• PROVIDED INFORMATION:
*** Block opens ***

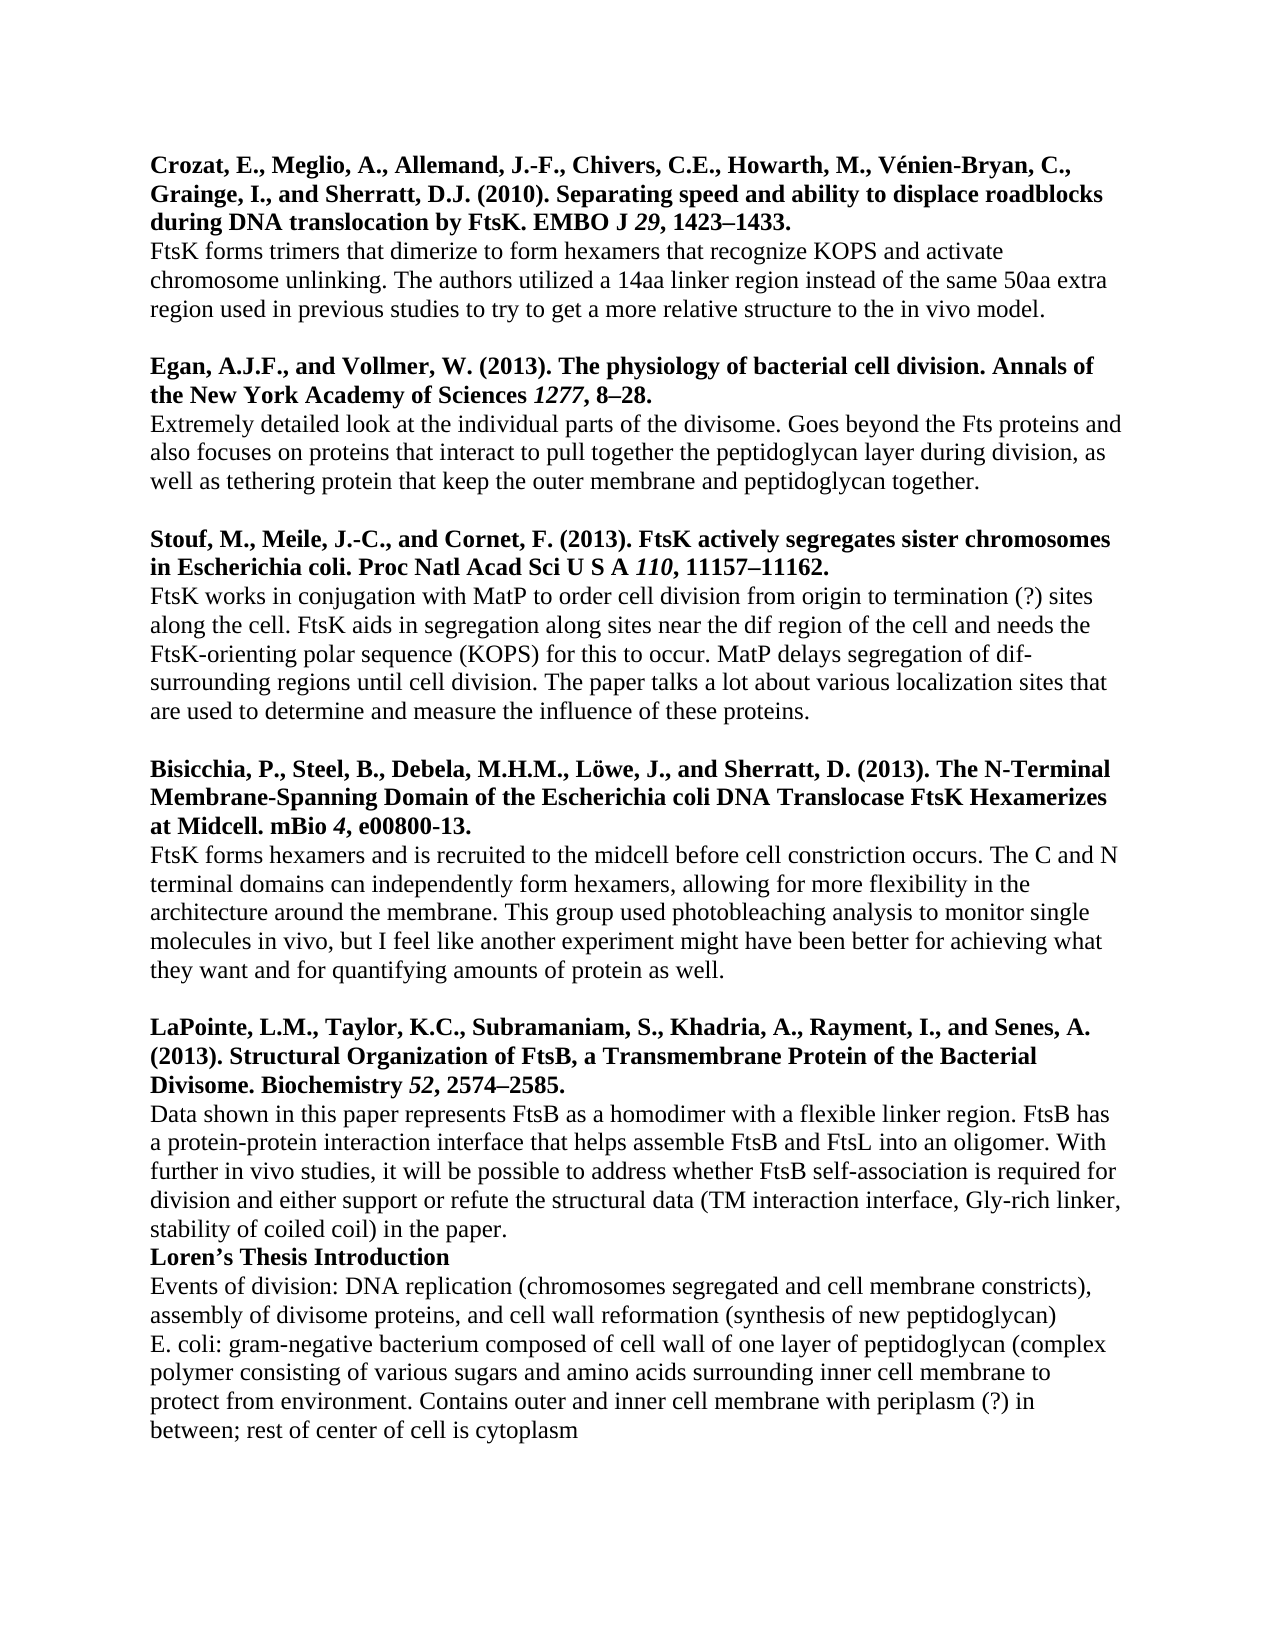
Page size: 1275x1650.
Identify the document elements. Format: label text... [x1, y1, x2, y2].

text Crozat, E., Meglio, A., Allemand, J.-F., Chivers, C.E., Howarth, M., Vénien-Bryan, C., Grainge, I., and Sherratt, D.J. (2010). Separating speed and ability to displace roadblocks during DNA translocation by FtsK. EMBO J 29, 1423–1433. [150, 150, 1125, 236]
text Loren’s Thesis Introduction [150, 1242, 1125, 1271]
text Egan, A.J.F., and Vollmer, W. (2013). The physiology of bacterial cell division. Annals of the New York Academy of Sciences 1277, 8–28. [150, 351, 1125, 409]
text Bisicchia, P., Steel, B., Debela, M.H.M., Löwe, J., and Sherratt, D. (2013). The N-Terminal Membrane-Spanning Domain of the Escherichia coli DNA Translocase FtsK Hexamerizes at Midcell. mBio 4, e00800-13. [150, 754, 1125, 840]
text E. coli: gram-negative bacterium composed of cell wall of one layer of peptidoglycan (complex polymer consisting of various sugars and amino acids surrounding inner cell membrane to protect from environment. Contains outer and inner cell membrane with periplasm (?) in between; rest of center of cell is cytoplasm [150, 1329, 1125, 1444]
text Data shown in this paper represents FtsB as a homodimer with a flexible linker region. FtsB has a protein-protein interaction interface that helps assemble FtsB and FtsL into an oligomer. With further in vivo studies, it will be possible to address whether FtsB self-association is required for division and either support or refute the structural data (TM interaction interface, Gly-rich linker, stability of coiled coil) in the paper. [150, 1099, 1125, 1242]
text Extremely detailed look at the individual parts of the divisome. Goes beyond the Fts proteins and also focuses on proteins that interact to pull together the peptidoglycan layer during division, as well as tethering protein that keep the outer membrane and peptidoglycan together. [150, 409, 1125, 495]
text FtsK works in conjugation with MatP to order cell division from origin to termination (?) sites along the cell. FtsK aids in segregation along sites near the dif region of the cell and needs the FtsK-orienting polar sequence (KOPS) for this to occur. MatP delays segregation of dif-surrounding regions until cell division. The paper talks a lot about various localization sites that are used to determine and measure the influence of these proteins. [150, 581, 1125, 725]
text Events of division: DNA replication (chromosomes segregated and cell membrane constricts), assembly of divisome proteins, and cell wall reformation (synthesis of new peptidoglycan) [150, 1271, 1125, 1329]
text Stouf, M., Meile, J.-C., and Cornet, F. (2013). FtsK actively segregates sister chromosomes in Escherichia coli. Proc Natl Acad Sci U S A 110, 11157–11162. [150, 524, 1125, 581]
text FtsK forms hexamers and is recruited to the midcell before cell constriction occurs. The C and N terminal domains can independently form hexamers, allowing for more flexibility in the architecture around the membrane. This group used photobleaching analysis to monitor single molecules in vivo, but I feel like another experiment might have been better for achieving what they want and for quantifying amounts of protein as well. [150, 840, 1125, 984]
text LaPointe, L.M., Taylor, K.C., Subramaniam, S., Khadria, A., Rayment, I., and Senes, A. (2013). Structural Organization of FtsB, a Transmembrane Protein of the Bacterial Divisome. Biochemistry 52, 2574–2585. [150, 1012, 1125, 1099]
text FtsK forms trimers that dimerize to form hexamers that recognize KOPS and activate chromosome unlinking. The authors utilized a 14aa linker region instead of the same 50aa extra region used in previous studies to try to get a more relative structure to the in vivo model. [150, 236, 1125, 322]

*** Block closes ***

• ACTIVITY: Repeat the material above verbatim, with no pictures in the output.

• RESULT:
Page size: 1275x1650.
Identify the document elements. Format: label text... [x1, y1, x2, y2].

text Crozat, E., Meglio, A., Allemand, J.-F., Chivers, C.E., Howarth, M., Vénien-Bryan, C., Grainge, I., and Sherratt, D.J. (2010). Separating speed and ability to displace roadblocks during DNA translocation by FtsK. EMBO J 29, 1423–1433. [150, 150, 1125, 236]
text Loren’s Thesis Introduction [150, 1242, 1125, 1271]
text Egan, A.J.F., and Vollmer, W. (2013). The physiology of bacterial cell division. Annals of the New York Academy of Sciences 1277, 8–28. [150, 351, 1125, 409]
text Bisicchia, P., Steel, B., Debela, M.H.M., Löwe, J., and Sherratt, D. (2013). The N-Terminal Membrane-Spanning Domain of the Escherichia coli DNA Translocase FtsK Hexamerizes at Midcell. mBio 4, e00800-13. [150, 754, 1125, 840]
text E. coli: gram-negative bacterium composed of cell wall of one layer of peptidoglycan (complex polymer consisting of various sugars and amino acids surrounding inner cell membrane to protect from environment. Contains outer and inner cell membrane with periplasm (?) in between; rest of center of cell is cytoplasm [150, 1329, 1125, 1444]
text Data shown in this paper represents FtsB as a homodimer with a flexible linker region. FtsB has a protein-protein interaction interface that helps assemble FtsB and FtsL into an oligomer. With further in vivo studies, it will be possible to address whether FtsB self-association is required for division and either support or refute the structural data (TM interaction interface, Gly-rich linker, stability of coiled coil) in the paper. [150, 1099, 1125, 1242]
text Extremely detailed look at the individual parts of the divisome. Goes beyond the Fts proteins and also focuses on proteins that interact to pull together the peptidoglycan layer during division, as well as tethering protein that keep the outer membrane and peptidoglycan together. [150, 409, 1125, 495]
text FtsK works in conjugation with MatP to order cell division from origin to termination (?) sites along the cell. FtsK aids in segregation along sites near the dif region of the cell and needs the FtsK-orienting polar sequence (KOPS) for this to occur. MatP delays segregation of dif-surrounding regions until cell division. The paper talks a lot about various localization sites that are used to determine and measure the influence of these proteins. [150, 581, 1125, 725]
text Events of division: DNA replication (chromosomes segregated and cell membrane constricts), assembly of divisome proteins, and cell wall reformation (synthesis of new peptidoglycan) [150, 1271, 1125, 1329]
text Stouf, M., Meile, J.-C., and Cornet, F. (2013). FtsK actively segregates sister chromosomes in Escherichia coli. Proc Natl Acad Sci U S A 110, 11157–11162. [150, 524, 1125, 581]
text FtsK forms hexamers and is recruited to the midcell before cell constriction occurs. The C and N terminal domains can independently form hexamers, allowing for more flexibility in the architecture around the membrane. This group used photobleaching analysis to monitor single molecules in vivo, but I feel like another experiment might have been better for achieving what they want and for quantifying amounts of protein as well. [150, 840, 1125, 984]
text LaPointe, L.M., Taylor, K.C., Subramaniam, S., Khadria, A., Rayment, I., and Senes, A. (2013). Structural Organization of FtsB, a Transmembrane Protein of the Bacterial Divisome. Biochemistry 52, 2574–2585. [150, 1012, 1125, 1099]
text FtsK forms trimers that dimerize to form hexamers that recognize KOPS and activate chromosome unlinking. The authors utilized a 14aa linker region instead of the same 50aa extra region used in previous studies to try to get a more relative structure to the in vivo model. [150, 236, 1125, 322]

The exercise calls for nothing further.